What do you think people are really worshipping now?
Salesforce Child: Everyone is worshipping their own individual thing and they have no idea what it is as they likely don’t think about it.

If Salesforce Child had one final teaching for the end of the world, what would it be?
Salesforce Child: Freak the fuck out and panic sell everything now.
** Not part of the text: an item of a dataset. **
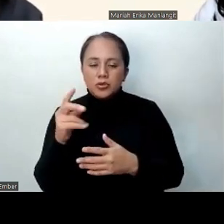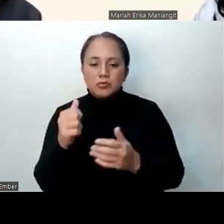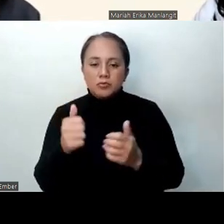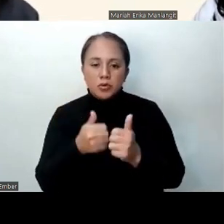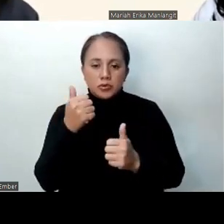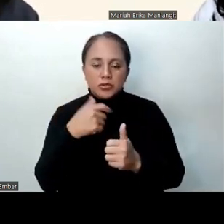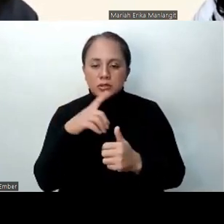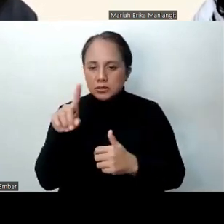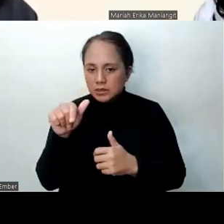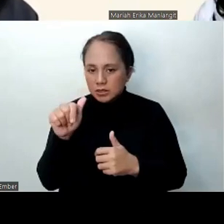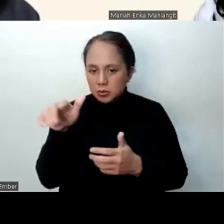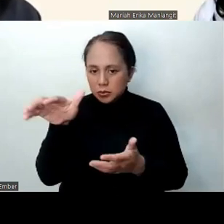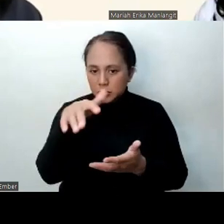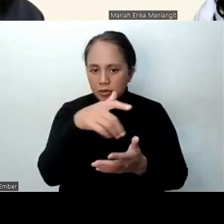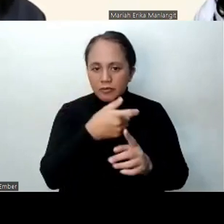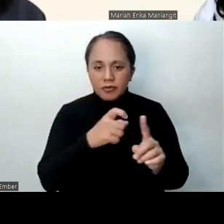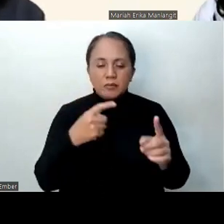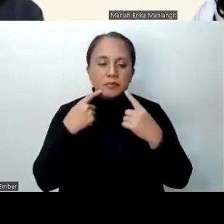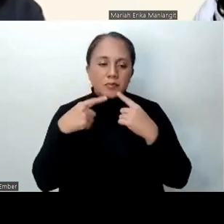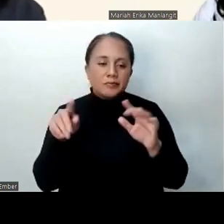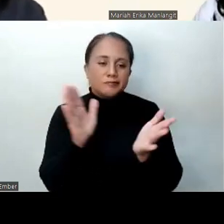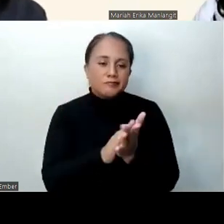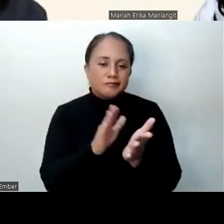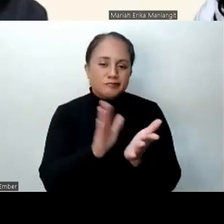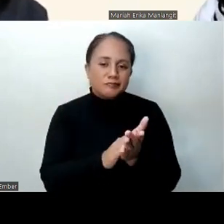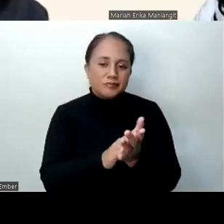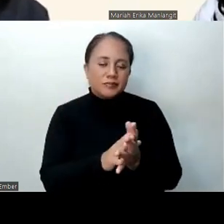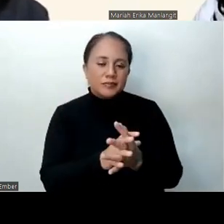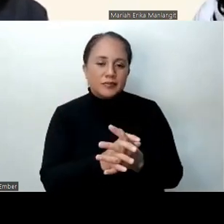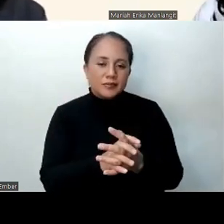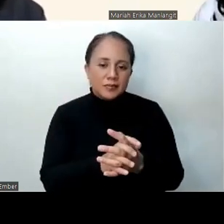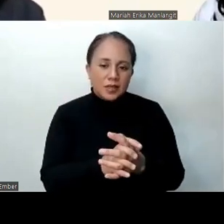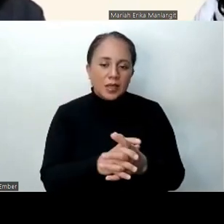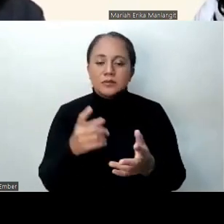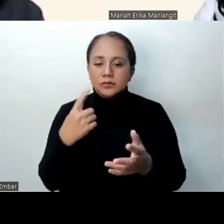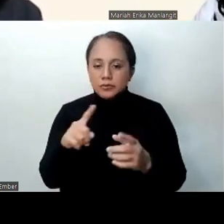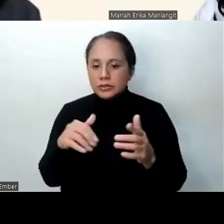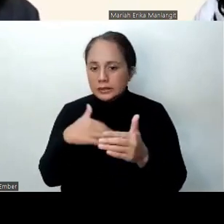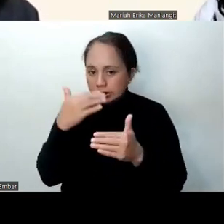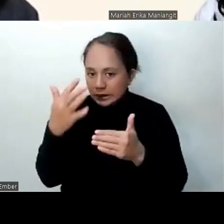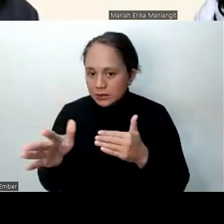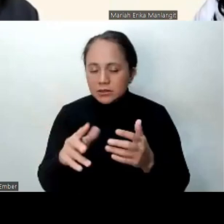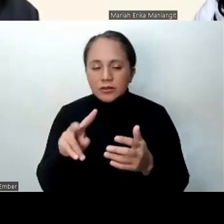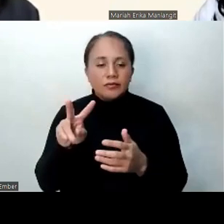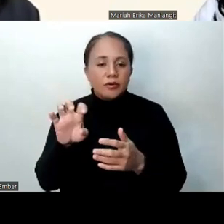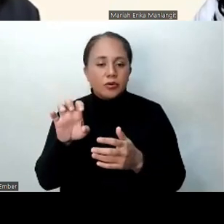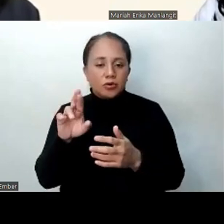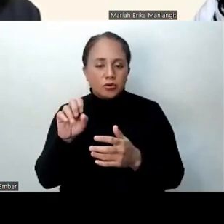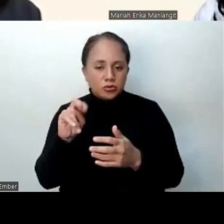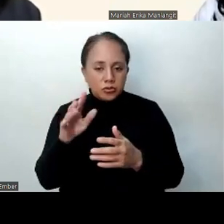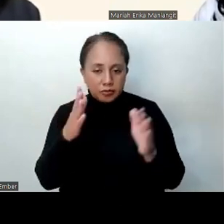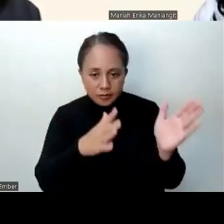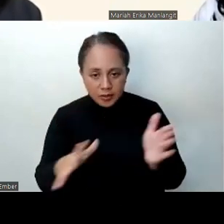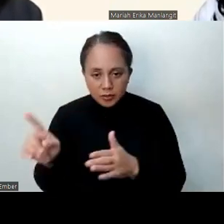of the data that we got came from public schools. So for the next version, the plan is to have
Outside of art, what’s something you’re obsessed with right now, maybe a hobby, a show, or even a food—that keeps you grounded or inspired?
Salesforce Child: Trying to spot bears in the area at all times and bringing binoculars with me everywhere I go in case I see one so I can get a closer look. I like to see other animals as well but it’s really about the bears for me. I saw a cinnamon bear last week and it was very exciting. I saw a very healthy looking black bear today running very fast. There is a nice fox I see often. A few months ago there was a moose curled up asleep in the backyard, but that’s more of a winter thing, you wouldn’t see that now. There is a great grey owl I see every day (and he is featured in the video piece I made for 5,000 more years) and I am happy about our relationship or lack of relationship cause he really DGAF about me and ignores me which is the best you can hope for with an owl. Spotting the creatures makes it all worth it. On the other hand it also feels very grounding and self esteem boosting to be at war with animals and to be in direct competition with them. Like I get a lot of deep feelings of satisfaction when I chase off a coyote or some horrible nasty deer who are trying to fuck with me and my life by destroying the garden. 

Can you tell me a story about a time when a connection with someone had a big impact on you?
Salesforce Child: Unfortunately I have never had a connection with another human being. 
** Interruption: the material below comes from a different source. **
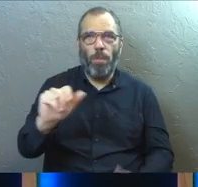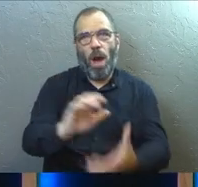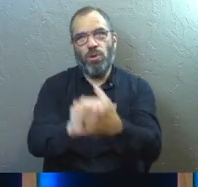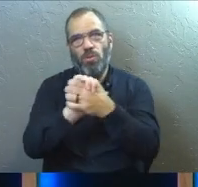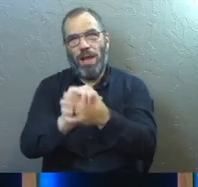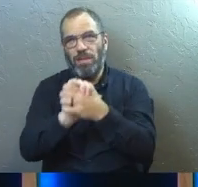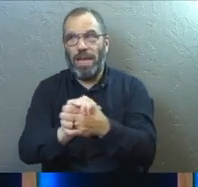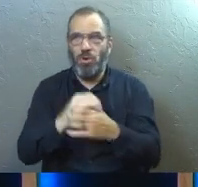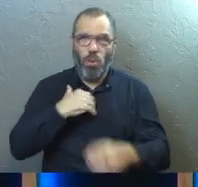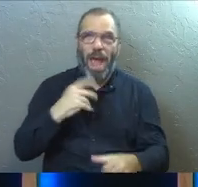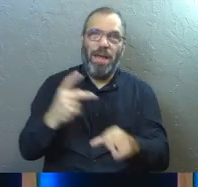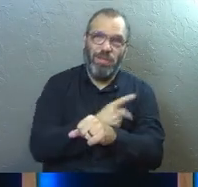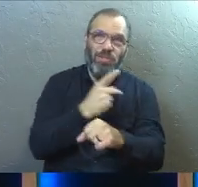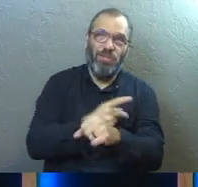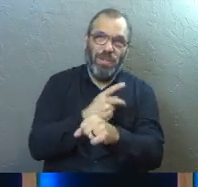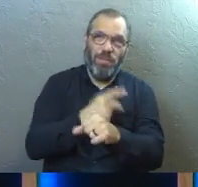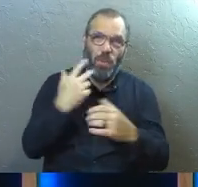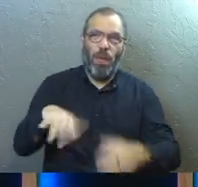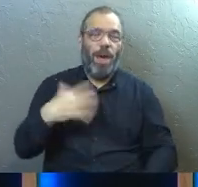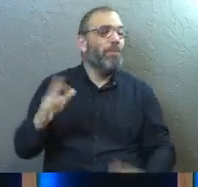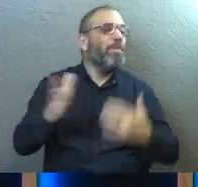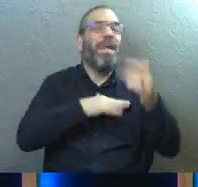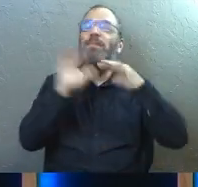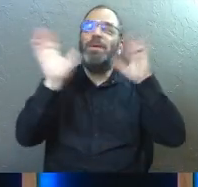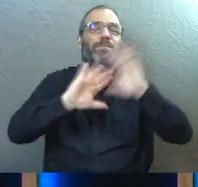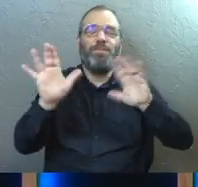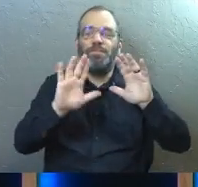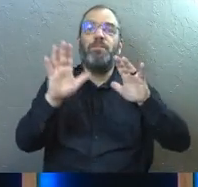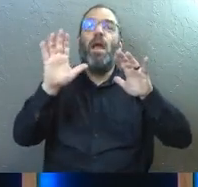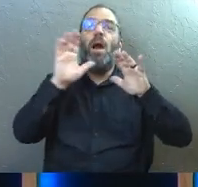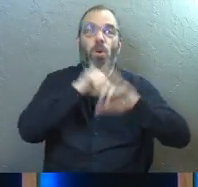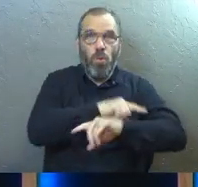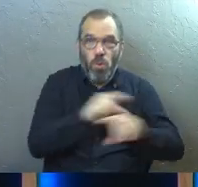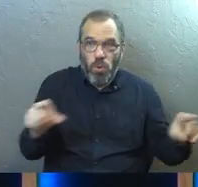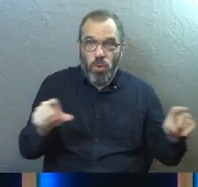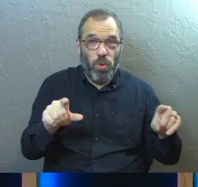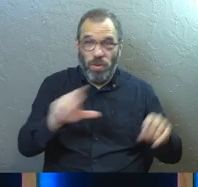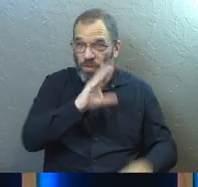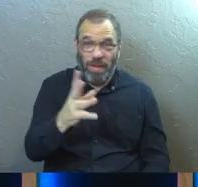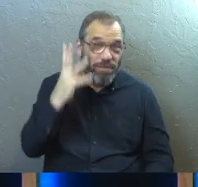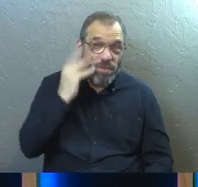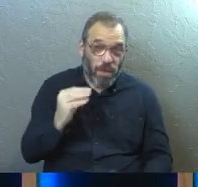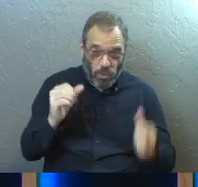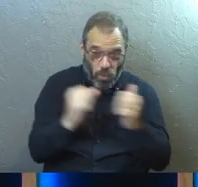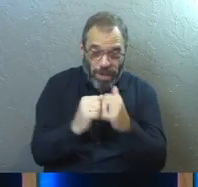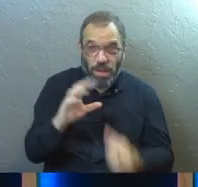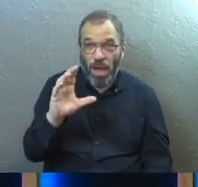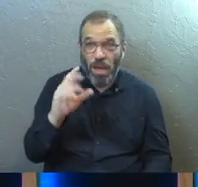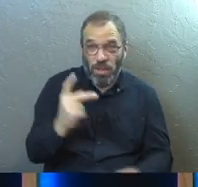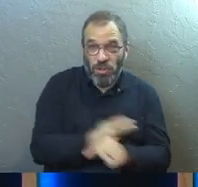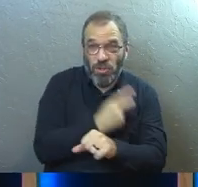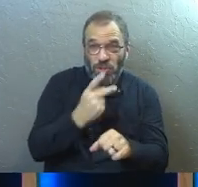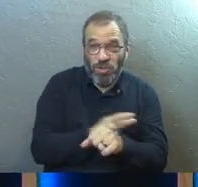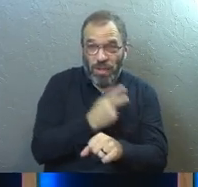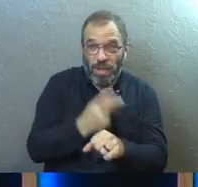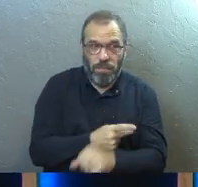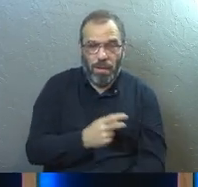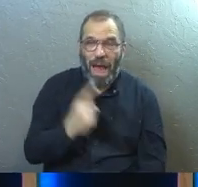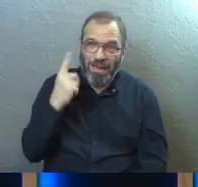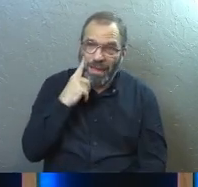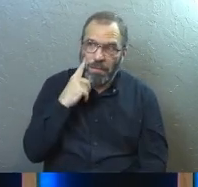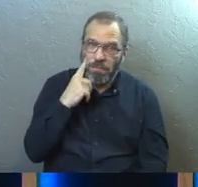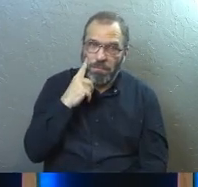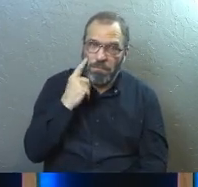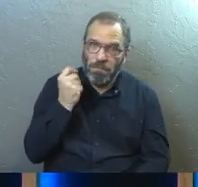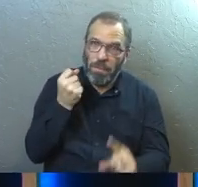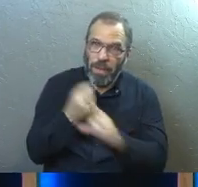But yeah, just amazing. But anyway, for the rest of you who haven't owned sheep before, I think that hits a little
What qualities do you find most important in the people you choose to spend time with?
Salesforce Child: It’s important that they don’t challenge my authority in any way, or push back on anything I say, as I’ll start crying immediately. 

What motivates you?
Salesforce Child: Fear and greed!

How would you describe a perfect day?
Salesforce Child: I am taken to the top of the Salesforce tower. I barricade myself in the tower and spray the security guards who would presumably try to remove me in the eyes with a fire extinguisher. I start hurling office chairs out the window and watch them explode on the ground below. All of the employees are trapped in there with me and as the sun goes down strange things start happening.

Alright SFC, I always ask these two questions at the end of an interview. The first is. What’s your favorite movie(s) and why?
Salesforce Child: The movie that I have seen the most times in my life is definitely Oceans Eleven as I watch this when I am sick or feeling bad in any way. I watch Oceans Eleven probably multiple times a year. I like to watch it because it is the most movie movie ever made and it’s relaxing atmosphere as everything goes according to plan. Does that make it my favourite movie? I don’t know. I forget what my real favourite movie is, you would probably get a different answer every day.

The second is. What song(s) are you currently listening to the most right now?
Salesforce Child: All of Slayyters WGIA which I have listened to in full almost every day since it came out and also all of the new Boards of Canada album which I have listened to every day since it came out as well.